» **演習の内容**:
(a) メトランの記事にある次の一文を英語に訳してください。「切迫するその声に応えたのが埼玉県川口市にある人工呼吸器メーカー、メトランである。」
(b) メトランの記事のうち、「命をつなぐ人工呼吸器 メトランが貫く「想い」とは」から「にある世界を救う動きもある。」までを、両端の語句も含めてそのまま書き写してください。

» **抜粋本文**:
========================================

命をつなぐ人工呼吸器 メトランが貫く「想い」とは
コロナ禍での医療物資の緊急増産要請にも対応
独自技術やサービス、ビジネスモデルで存在感を発揮する中小企業、小規模事業者。その活躍を広く社会に発信する狙いで回を重ねてきた経済産業省の表彰制度。産業構造の変化を反映して「元気なモノ作り300社」から「はばたく中小企業・小規模事業者300社」へタイトルこそ見直しつつも、これら企業がまさに飛躍を遂げる姿に変わりはない。過去の選定企業の中には、コロナ禍にある世界を救う動きもある。
増産対応へ自動車部品大手と連携
2020年4月、「明日にも100台納入してほしい」。新型コロナウイルスの世界的な感染拡大に伴い、医療現場で逼迫(ひっぱく)する人工呼吸器。切迫するその声に応えたのが埼玉県川口市にある人工呼吸器メーカー、メトランである。

========================================

保存済みの項目
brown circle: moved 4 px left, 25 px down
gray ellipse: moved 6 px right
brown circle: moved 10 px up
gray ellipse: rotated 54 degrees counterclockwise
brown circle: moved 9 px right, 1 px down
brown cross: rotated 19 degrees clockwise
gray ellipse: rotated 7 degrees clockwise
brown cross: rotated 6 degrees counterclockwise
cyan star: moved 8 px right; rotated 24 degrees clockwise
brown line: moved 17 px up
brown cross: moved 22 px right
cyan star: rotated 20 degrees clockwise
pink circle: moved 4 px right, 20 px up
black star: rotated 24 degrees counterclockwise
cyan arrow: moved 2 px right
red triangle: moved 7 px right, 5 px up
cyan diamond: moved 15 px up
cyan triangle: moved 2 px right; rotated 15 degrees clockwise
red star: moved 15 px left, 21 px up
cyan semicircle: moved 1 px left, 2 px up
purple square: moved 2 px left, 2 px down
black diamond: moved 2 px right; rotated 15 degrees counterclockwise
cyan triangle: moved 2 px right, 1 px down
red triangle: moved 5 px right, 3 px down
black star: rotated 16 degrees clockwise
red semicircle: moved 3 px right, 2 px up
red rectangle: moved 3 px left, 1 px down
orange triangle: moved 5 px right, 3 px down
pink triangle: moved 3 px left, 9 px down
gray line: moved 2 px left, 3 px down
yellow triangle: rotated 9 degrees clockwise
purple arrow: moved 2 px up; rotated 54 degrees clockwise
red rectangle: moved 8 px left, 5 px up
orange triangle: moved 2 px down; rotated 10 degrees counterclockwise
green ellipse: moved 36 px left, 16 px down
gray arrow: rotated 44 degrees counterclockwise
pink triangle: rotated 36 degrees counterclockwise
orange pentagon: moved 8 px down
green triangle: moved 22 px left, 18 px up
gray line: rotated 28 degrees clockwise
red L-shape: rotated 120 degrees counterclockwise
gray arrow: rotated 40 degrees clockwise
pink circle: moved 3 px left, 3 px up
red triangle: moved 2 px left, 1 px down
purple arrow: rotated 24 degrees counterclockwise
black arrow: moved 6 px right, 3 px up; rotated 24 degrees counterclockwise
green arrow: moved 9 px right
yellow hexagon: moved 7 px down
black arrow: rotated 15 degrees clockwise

========================================

» **各課題の解答**:
(a) It was Metran, a ventilator manufacturer in Kawaguchi, Saitama Prefecture, that answered those urgent voices.

(b)
命をつなぐ人工呼吸器 メトランが貫く「想い」とは
コロナ禍での医療物資の緊急増産要請にも対応
独自技術やサービス、ビジネスモデルで存在感を発揮する中小企業、小規模事業者。その活躍を広く社会に発信する狙いで回を重ねてきた経済産業省の表彰制度。産業構造の変化を反映して「元気なモノ作り300社」から「はばたく中小企業・小規模事業者300社」へタイトルこそ見直しつつも、これら企業がまさに飛躍を遂げる姿に変わりはない。過去の選定企業の中には、コロナ禍にある世界を救う動きもある。